Hera also sought relief by way of declaration and injunction, declaring that the vendors are not entitled to terminate the contract pursuant to special condition 8, and an injunction restraining them from terminating or purporting to terminate the contract pursuant to special condition 8, together with an injunction restraining them from selling, encumbering or otherwise dealing with the land the subject of the contract. I am not satisfied that it is appropriate to grant relief of this kind. Rather, in circumstances where I have found that conduct on the part of the vendors operated to deny Hera the opportunity to demonstrate that it was possible for it to achieve registration of the plan of subdivision by 25 August 2015, I propose to order that the period of time specified in special condition 8 for registration of the plan of subdivision be extended.

The period between 16 June 2015 (when the planning permit was notified to the vendors’ solicitor) and 25 August 2015 is a period of approximately 70 days. In my view, because of conduct on the part of the vendors, Hera effectively lost the benefit of that period of time. Fairness suggests that Hera should be provided a further period of 70 days or thereabouts to enable it to seek to achieve registration of the plan of subdivision. If, despite the best endeavours of both parties, registration is not achieved during the period of extension, then either party may bring the contract to an end, by giving notice in writing to the other. …

But why was an extension of time an appropriate remedy? What is the nature of that remedy? In my view, the best explanation is that the vendors’ conduct gave rise to a cause of action (eg estoppel) entitling Hera to an injunction restraining the vendors from exercising their right of termination under the contract, and the injunction was limited to the minimum period to do equity. In this sense, Bisognin is distinguishable from the building cases where time for compliance was set “at large”, and the rationale for both kinds of case remain sound: in the building cases, the doctrine of waiver with compliance with a time stipulation applies; in the Bisognin-type case, equitable principles and remedies apply.

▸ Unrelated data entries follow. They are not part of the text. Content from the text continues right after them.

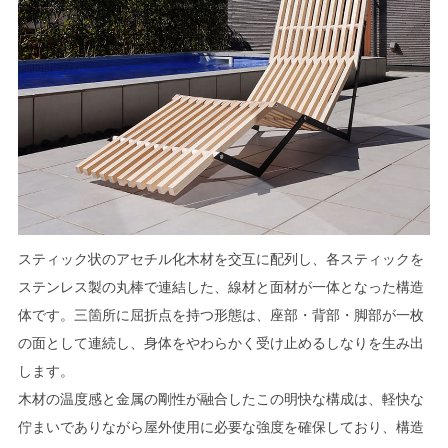
スティック状のアセチル化木材を交互に配列し、各スティックを
ステンレス製の丸棒で連結した、線材と面材が一体となった構造
体です。三箇所に屈折点を持つ形態は、座部・背部・脚部が一枚
の面として連続し、身体をやわらかく受け止めるしなりを生み出
します。
木材の温度感と金属の剛性が融合したこの明快な構成は、軽快な
佇まいでありながら屋外使用に必要な強度を確保しており、構造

There has been further litigation in Bisognin, which resulted most notably in Riordan J’s judgment in Hera Project Pty Ltd v Bisognin (No 3) [2017] VSC 268. In that decision, Hera obtained specific performance of the contract of sale despite the plan of subdivision not being registered by the due date (as extended by Sloss J), on the basis that the vendors had acted to prevent that registration being achieved. On 29 August 2017, I appeared in an appeal from that and related decisions. I will report further when the Court of Appeal delivers its judgment.

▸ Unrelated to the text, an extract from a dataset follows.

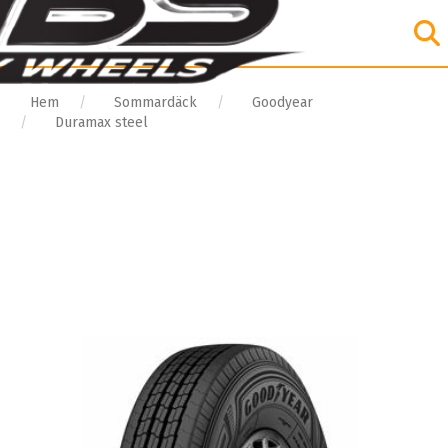
Hem
Sommardäck
Goodyear
Duramax steel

UPDATE: The Court of Appeal has today dismissed the Bisognins’ appeal against Riordan J’s judgment: Bisognin v Hera Project Pty Ltd [2018] VSCA 93. The analysis of the key ground of appeal commences at [156]. Tata JA, with whom Kyrou and Coghlan JJA agreed, held that Hera was not required, pursuant to its obligation to use its best endeavours to expedite and procure the registration of the plan of subdivision, to pay fees – the liability for which was disputed as between the Bisognins and Hera – that would have progressed the process of the registration of the plan of subdivision. An important part of her Honour’s analysis was that DTR Nominees Pty Ltd v Mona Homes Pty Ltd (1978) 138 CLR 423 permits a party to a contract in a bona fide dispute about the construction of that contract not to perform it in accordance with the other party’s construction: see [165]. Even though the trial judge’s analysis on this point turned at least in part on an application of the “prevention principle”, there is little discussion on this point in Tate JA’s reasons.